» PASSAGE PROVIDED:
# bows are worldwide



## Matt6288 (Jul 29, 2005)

do u think the very first bow was invented in one place then was spread throughout the world or that it is a coincidence that it was invented by cultures all over the world??


----------



## toxoph (Mar 24, 2005)

Matt6288 said:


> do u think the very first bow was invented in one place then was spread throughout the world or that it is a coincidence that it was invented by cultures all over the world??


Pretty much documented it was discovered/invented independantly around the world. I've read conflicting accounts of whether it was invented in Australia. I've read some saying even 50,000 years ago but most say much more recent.

Some say it was an extension of the atla (sp) throwing spear or even the bow fire starter. 

Amazing though the diversity of the designs from everywhere or even how much they understood about archery even thousands of years ago. For example, the asians shoot on the opposite side of the bow when using a thumb release to account for the archers paradox.


----------



## Matt6288 (Jul 29, 2005)

ya there is a lot of diversity in designs. all the desings match the environment in which they are in so you cant really say one bow is better than the other.

» DATA SHOWN:
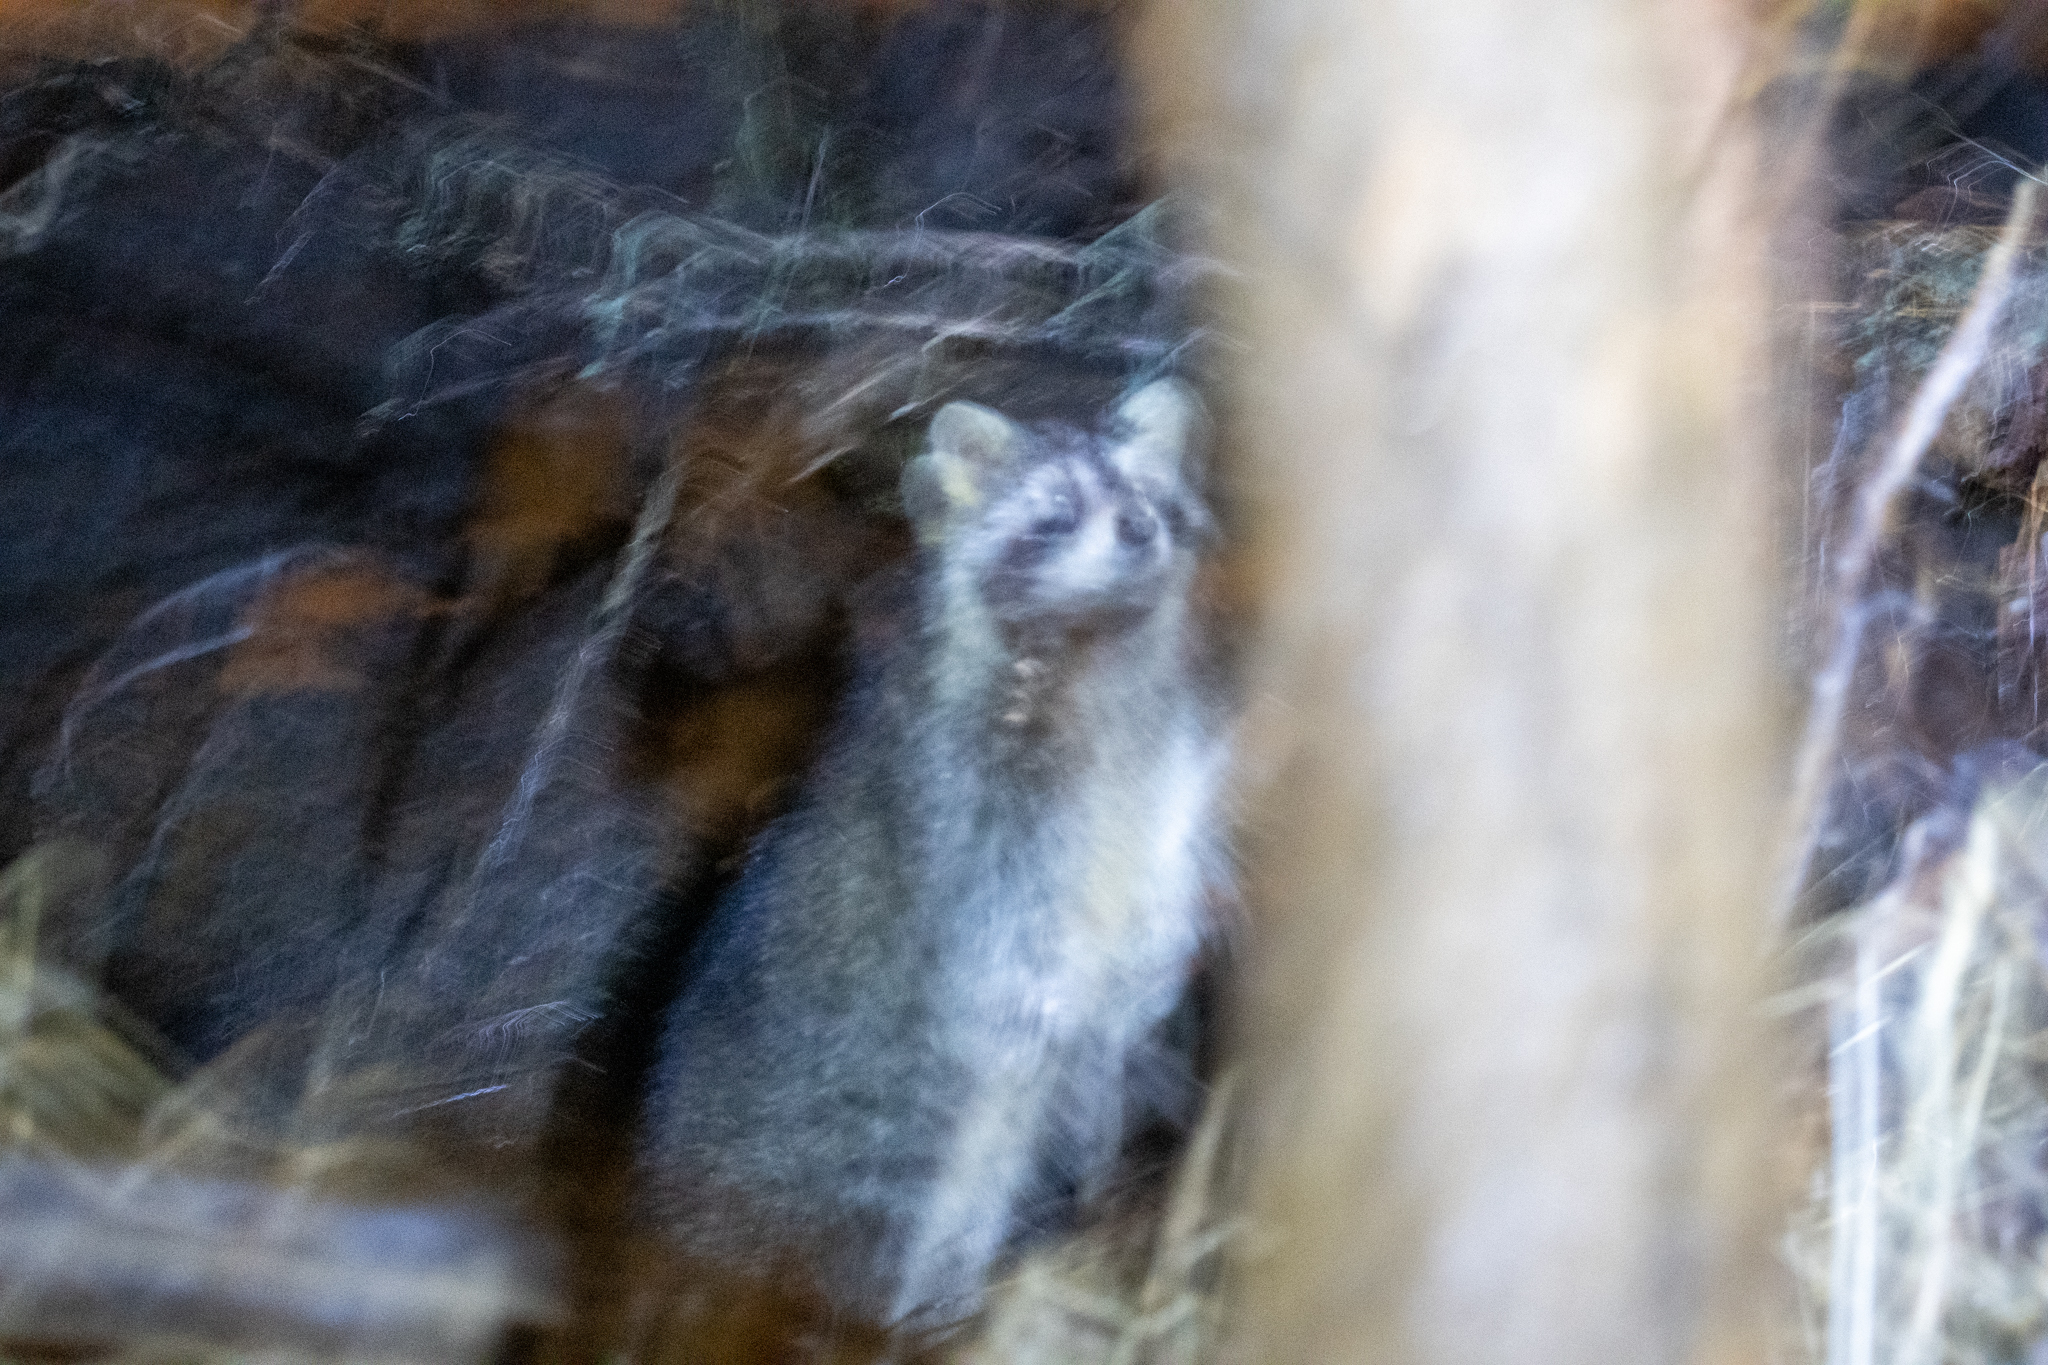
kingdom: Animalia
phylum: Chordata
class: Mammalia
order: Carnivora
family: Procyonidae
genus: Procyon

* * *

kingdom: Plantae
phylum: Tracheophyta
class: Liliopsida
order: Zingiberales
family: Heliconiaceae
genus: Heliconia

» JOB: Revise the thread on the origin of the bow, starting at the words "# bows are worldwide" and ending after "(Mar 24, 2005)", and replace "cultures" with "peoples" throughout that span. The records form a separate body of material, unconnected to the thread on the origin of the bow.

» WORKED ANSWER:
# bows are worldwide



## Matt6288 (Jul 29, 2005)

do u think the very first bow was invented in one place then was spread throughout the world or that it is a coincidence that it was invented by peoples all over the world??


----------



## toxoph (Mar 24, 2005)